Outside the professional sphere, Inside Job explores adult problems through a comedic lens, its lighthearted nature rendering issues such as social anxiety disorder, childhood trauma, and parent–child relationships more palatable. The fact that Reagan goes as far as creating a robot version of a guy she’s too scared to ask out and be emotionally vulnerable with is a strangely accurate, albeit exaggerated, depiction of typical concerns surrounding relationships.

The strong characterizations in this show deserve some recognition as well: Reagan, the protagonist, is a complex character with a questionable sense of morality and unlimited ambition. In many ways, she is an antiheroine. She is motivated by self–interest (“Imagine it, me, ruling the office with an iron fist,” she exclaims, as she envisions her coveted promotion), excluded in the workplace by her co–workers, and self–destructive (her wacky inventions often end up harming her both personally and professionally). 

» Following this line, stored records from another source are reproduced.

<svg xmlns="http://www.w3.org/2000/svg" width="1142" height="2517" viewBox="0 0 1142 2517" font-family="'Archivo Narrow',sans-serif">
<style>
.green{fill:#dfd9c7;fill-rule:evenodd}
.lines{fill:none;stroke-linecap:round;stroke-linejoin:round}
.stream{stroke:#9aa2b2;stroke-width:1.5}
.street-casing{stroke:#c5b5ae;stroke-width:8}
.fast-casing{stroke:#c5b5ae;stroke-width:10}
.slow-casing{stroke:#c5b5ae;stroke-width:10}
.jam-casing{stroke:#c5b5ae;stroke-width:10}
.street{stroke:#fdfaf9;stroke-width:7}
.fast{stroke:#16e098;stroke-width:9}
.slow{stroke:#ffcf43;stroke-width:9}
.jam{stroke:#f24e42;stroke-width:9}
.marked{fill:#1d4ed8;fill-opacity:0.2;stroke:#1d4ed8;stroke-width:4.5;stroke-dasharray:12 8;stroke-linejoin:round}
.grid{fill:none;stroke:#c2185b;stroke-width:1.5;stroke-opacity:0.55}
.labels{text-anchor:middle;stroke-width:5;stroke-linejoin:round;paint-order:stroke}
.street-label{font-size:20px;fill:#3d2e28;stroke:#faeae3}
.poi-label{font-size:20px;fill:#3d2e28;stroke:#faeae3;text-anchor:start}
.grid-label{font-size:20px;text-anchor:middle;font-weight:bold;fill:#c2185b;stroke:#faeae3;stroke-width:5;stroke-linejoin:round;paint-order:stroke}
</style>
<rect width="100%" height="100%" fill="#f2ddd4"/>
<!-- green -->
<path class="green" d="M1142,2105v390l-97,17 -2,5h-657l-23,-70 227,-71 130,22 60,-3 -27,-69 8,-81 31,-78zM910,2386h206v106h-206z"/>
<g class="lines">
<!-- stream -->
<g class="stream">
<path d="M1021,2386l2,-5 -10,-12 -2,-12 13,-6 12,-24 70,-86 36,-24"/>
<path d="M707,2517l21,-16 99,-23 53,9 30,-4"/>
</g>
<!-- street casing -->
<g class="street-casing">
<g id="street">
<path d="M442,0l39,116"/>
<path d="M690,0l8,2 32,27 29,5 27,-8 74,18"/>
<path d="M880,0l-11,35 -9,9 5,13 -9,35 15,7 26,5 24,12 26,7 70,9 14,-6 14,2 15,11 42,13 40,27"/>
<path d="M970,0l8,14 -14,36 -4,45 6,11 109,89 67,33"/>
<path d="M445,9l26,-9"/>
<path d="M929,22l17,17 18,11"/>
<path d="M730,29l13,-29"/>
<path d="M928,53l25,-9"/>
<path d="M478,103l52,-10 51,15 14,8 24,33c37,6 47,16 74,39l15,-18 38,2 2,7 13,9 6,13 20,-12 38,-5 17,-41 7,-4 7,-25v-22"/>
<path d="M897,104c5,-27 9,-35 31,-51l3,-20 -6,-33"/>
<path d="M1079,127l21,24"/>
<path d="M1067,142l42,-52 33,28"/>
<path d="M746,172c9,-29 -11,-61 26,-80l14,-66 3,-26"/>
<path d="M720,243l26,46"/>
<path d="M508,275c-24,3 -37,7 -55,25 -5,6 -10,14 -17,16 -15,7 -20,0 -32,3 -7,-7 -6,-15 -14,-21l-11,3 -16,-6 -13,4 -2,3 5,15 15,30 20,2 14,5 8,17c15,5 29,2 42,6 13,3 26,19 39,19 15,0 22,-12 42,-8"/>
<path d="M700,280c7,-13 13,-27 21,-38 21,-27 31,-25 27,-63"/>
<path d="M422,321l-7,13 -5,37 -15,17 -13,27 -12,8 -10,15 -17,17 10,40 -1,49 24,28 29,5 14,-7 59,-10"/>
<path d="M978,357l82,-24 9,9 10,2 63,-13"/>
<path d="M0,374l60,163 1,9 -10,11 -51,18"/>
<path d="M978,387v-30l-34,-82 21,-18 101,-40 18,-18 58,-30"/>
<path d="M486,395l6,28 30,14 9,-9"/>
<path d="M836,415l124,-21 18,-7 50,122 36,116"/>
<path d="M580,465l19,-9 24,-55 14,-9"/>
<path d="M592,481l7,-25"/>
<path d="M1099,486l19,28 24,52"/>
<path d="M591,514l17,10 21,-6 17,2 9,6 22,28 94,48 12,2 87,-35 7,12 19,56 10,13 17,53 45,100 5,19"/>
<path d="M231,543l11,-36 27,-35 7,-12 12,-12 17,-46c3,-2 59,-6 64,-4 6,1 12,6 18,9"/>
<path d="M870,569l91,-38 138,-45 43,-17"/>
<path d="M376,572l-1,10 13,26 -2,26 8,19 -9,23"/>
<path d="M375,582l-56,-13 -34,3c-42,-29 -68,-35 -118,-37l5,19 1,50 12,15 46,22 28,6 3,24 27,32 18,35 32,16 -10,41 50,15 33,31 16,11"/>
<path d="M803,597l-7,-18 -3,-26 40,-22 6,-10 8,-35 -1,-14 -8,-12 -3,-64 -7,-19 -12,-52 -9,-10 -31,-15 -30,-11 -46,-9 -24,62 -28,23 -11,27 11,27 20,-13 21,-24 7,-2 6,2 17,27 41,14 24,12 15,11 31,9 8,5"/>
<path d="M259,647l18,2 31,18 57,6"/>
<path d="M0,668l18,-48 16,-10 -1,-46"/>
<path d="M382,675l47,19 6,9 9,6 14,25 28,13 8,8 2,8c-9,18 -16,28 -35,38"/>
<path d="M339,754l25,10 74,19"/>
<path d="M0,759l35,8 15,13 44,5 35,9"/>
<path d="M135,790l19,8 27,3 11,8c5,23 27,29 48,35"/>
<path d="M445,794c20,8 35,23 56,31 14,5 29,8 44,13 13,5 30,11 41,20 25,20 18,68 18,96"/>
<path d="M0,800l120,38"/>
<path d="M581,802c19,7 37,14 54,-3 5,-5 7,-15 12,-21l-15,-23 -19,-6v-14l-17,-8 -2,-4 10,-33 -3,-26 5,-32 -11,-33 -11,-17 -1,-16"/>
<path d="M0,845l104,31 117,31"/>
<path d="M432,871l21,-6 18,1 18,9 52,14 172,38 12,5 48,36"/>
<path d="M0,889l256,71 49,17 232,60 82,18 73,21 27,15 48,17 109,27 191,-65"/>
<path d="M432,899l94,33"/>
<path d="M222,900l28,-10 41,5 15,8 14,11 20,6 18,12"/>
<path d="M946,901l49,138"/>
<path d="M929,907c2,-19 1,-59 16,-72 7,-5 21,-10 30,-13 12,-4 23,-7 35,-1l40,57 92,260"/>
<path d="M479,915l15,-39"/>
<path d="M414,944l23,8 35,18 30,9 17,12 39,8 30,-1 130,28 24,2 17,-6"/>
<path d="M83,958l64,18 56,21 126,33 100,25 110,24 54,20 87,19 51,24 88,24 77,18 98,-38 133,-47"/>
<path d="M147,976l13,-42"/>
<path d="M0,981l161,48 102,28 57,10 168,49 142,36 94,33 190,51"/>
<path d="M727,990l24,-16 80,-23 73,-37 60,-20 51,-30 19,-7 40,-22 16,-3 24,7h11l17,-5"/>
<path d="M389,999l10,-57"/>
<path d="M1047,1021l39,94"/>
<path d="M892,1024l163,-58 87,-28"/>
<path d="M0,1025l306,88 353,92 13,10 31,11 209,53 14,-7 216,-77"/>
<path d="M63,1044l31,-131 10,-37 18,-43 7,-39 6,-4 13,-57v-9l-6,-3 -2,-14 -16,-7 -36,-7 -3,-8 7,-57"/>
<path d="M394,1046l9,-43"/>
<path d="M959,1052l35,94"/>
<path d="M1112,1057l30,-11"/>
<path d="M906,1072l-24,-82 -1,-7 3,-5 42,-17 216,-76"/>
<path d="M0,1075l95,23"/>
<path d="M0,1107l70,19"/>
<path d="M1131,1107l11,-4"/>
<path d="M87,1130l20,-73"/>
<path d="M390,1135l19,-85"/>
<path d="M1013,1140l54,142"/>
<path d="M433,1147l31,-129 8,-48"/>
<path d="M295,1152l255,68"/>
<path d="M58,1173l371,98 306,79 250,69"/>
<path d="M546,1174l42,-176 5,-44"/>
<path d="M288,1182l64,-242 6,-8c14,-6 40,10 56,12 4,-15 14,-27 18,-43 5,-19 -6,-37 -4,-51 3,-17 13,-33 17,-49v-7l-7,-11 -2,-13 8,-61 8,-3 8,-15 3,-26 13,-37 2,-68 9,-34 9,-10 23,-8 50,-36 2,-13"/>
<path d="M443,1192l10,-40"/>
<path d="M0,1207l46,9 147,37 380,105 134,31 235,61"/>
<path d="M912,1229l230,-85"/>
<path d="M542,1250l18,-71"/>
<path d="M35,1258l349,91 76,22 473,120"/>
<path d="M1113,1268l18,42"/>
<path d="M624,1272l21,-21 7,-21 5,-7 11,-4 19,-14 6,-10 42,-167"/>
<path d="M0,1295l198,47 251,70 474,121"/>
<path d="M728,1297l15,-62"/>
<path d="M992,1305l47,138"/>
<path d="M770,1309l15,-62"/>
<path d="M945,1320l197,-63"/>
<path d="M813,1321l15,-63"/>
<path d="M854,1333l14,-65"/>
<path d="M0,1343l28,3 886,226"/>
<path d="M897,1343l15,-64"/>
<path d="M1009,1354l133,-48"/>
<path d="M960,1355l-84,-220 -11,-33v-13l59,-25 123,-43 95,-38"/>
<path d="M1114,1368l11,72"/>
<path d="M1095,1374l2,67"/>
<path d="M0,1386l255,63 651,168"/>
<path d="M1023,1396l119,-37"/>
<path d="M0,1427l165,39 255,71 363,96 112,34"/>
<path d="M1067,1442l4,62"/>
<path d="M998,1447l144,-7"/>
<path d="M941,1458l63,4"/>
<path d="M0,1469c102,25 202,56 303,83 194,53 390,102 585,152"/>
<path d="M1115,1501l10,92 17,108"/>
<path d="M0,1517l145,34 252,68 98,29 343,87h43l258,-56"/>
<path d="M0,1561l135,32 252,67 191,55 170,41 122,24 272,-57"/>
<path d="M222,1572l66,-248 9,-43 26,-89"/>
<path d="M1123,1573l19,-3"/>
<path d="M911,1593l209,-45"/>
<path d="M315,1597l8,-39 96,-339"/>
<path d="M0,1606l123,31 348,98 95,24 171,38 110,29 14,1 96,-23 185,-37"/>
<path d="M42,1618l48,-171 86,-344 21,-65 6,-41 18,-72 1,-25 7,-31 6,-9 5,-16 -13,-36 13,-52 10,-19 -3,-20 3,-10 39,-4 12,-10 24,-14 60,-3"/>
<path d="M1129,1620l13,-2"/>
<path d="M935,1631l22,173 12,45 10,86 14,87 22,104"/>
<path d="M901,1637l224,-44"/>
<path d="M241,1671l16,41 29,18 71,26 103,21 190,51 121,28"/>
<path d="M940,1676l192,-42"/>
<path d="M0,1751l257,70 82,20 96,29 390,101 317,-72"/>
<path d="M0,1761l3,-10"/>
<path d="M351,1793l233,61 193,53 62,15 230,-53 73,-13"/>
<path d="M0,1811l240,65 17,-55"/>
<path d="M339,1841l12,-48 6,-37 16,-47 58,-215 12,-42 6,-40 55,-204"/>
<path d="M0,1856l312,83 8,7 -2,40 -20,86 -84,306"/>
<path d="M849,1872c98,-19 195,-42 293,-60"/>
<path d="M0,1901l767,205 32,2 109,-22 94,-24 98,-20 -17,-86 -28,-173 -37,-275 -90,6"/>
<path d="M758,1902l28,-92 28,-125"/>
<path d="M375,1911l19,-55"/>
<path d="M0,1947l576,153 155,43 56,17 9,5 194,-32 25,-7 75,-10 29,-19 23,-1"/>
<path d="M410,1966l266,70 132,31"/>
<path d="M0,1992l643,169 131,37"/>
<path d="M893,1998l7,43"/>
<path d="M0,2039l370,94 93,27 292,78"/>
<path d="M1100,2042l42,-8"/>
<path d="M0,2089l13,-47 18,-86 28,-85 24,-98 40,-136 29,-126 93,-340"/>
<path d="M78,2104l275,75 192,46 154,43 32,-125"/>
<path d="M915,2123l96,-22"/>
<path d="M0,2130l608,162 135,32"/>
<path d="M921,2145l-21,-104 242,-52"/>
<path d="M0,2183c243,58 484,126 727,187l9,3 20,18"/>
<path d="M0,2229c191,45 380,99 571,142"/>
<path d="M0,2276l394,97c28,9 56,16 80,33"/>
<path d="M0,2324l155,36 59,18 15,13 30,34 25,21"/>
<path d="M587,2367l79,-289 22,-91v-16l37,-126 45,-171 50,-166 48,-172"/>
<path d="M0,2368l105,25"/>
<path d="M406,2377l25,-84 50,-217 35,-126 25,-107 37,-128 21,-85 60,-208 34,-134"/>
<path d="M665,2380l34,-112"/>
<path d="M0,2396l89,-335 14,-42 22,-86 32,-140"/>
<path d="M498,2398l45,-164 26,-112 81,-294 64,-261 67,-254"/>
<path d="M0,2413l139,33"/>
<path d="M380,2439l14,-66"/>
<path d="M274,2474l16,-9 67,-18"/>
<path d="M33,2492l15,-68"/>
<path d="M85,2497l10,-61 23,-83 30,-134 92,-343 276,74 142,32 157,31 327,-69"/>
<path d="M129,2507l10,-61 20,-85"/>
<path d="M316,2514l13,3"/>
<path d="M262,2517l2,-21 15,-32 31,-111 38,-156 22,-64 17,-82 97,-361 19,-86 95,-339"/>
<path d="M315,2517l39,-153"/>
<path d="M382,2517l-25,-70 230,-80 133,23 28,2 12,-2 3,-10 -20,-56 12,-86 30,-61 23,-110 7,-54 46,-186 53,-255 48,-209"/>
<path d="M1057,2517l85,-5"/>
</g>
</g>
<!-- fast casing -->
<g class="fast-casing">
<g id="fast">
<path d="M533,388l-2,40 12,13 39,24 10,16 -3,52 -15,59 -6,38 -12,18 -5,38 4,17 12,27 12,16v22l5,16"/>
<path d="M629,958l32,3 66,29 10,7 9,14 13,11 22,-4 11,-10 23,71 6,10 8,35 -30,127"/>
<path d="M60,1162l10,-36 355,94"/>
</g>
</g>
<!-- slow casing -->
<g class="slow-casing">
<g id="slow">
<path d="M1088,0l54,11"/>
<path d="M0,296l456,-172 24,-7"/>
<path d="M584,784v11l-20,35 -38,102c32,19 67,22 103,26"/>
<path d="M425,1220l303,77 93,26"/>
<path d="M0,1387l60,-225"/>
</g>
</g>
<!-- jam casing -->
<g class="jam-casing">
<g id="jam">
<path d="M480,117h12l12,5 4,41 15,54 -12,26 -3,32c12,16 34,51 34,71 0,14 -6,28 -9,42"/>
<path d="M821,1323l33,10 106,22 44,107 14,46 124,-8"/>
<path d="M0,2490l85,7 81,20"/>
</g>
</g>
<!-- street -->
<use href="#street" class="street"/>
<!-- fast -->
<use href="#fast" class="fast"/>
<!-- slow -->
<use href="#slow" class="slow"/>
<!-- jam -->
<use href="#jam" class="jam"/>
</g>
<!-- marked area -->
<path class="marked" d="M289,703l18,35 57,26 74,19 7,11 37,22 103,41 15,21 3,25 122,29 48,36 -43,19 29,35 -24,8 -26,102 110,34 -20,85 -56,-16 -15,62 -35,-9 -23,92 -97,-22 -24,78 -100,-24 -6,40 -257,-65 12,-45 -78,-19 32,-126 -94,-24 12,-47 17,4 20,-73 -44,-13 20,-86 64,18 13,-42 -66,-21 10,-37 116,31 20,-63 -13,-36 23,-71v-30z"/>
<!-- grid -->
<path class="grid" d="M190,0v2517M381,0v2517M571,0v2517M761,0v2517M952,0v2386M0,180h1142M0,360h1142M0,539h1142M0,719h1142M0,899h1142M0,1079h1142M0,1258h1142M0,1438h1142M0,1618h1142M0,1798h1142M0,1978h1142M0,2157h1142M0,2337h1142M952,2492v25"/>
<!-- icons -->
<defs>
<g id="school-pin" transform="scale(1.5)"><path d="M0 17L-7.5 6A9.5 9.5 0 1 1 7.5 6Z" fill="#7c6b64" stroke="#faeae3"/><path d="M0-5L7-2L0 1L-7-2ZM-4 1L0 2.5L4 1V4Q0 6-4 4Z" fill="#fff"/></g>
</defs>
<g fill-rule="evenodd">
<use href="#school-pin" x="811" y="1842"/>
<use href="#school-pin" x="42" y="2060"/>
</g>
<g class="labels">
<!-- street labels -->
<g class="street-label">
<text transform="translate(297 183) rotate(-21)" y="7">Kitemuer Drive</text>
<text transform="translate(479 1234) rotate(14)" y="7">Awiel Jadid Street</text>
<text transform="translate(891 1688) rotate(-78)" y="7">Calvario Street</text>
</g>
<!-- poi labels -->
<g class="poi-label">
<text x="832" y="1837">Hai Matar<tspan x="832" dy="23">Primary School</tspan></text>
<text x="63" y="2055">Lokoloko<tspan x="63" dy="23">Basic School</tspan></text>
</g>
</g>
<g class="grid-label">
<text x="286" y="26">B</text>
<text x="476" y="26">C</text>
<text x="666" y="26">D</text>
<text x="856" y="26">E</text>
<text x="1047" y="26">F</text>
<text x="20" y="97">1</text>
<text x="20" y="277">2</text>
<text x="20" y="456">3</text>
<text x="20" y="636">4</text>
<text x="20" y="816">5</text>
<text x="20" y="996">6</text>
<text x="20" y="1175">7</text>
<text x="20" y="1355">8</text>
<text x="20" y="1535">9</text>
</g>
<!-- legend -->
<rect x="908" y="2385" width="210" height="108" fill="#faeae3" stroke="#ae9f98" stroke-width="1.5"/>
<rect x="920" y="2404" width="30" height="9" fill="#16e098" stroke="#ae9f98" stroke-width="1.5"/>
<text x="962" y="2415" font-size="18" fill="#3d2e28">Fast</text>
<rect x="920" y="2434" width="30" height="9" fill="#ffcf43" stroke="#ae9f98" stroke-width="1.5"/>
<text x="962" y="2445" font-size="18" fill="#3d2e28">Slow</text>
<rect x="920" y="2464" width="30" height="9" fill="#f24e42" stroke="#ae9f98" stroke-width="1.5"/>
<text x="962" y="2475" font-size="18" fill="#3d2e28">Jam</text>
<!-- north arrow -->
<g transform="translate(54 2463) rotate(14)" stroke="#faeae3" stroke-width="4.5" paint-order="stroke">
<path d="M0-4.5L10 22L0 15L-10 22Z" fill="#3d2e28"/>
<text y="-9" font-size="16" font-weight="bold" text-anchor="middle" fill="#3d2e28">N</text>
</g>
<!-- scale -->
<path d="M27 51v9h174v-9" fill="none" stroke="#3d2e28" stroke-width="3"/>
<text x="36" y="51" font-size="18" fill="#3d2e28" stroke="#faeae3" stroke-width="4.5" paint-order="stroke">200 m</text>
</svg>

Her appointed co–leader and fitness junkie Brett Hand is your archetypal heterosexual white male. What he lacks in skills and experience, he makes up for in connections from his frat days at Yale, firm handshakes, and obsequiousness. In his character we witness the phenomenon of “pretty privilege,” or “lookism" at play: His “generic good looks” grant him immediate popularity within the company. However, his emotional honesty and self–awareness make him infinitely more likeable. As much as we might try to deny it, even he is a relatable character at certain points in the show.

As we reside in the penultimate month of the year, it can be encouraging to some and demoralizing to others that we’ve passed the midpoint mark of the semester. Regardless of your predictions for the chances of you surviving the semester, this animated series is guaranteed to put a smile on your face. Not only does it validate our feelings—like Brett, we all crave that external validation from time to time—but its unexpected twists and hot takes on conspiracy theories are a refreshing distraction from the chaos of college life.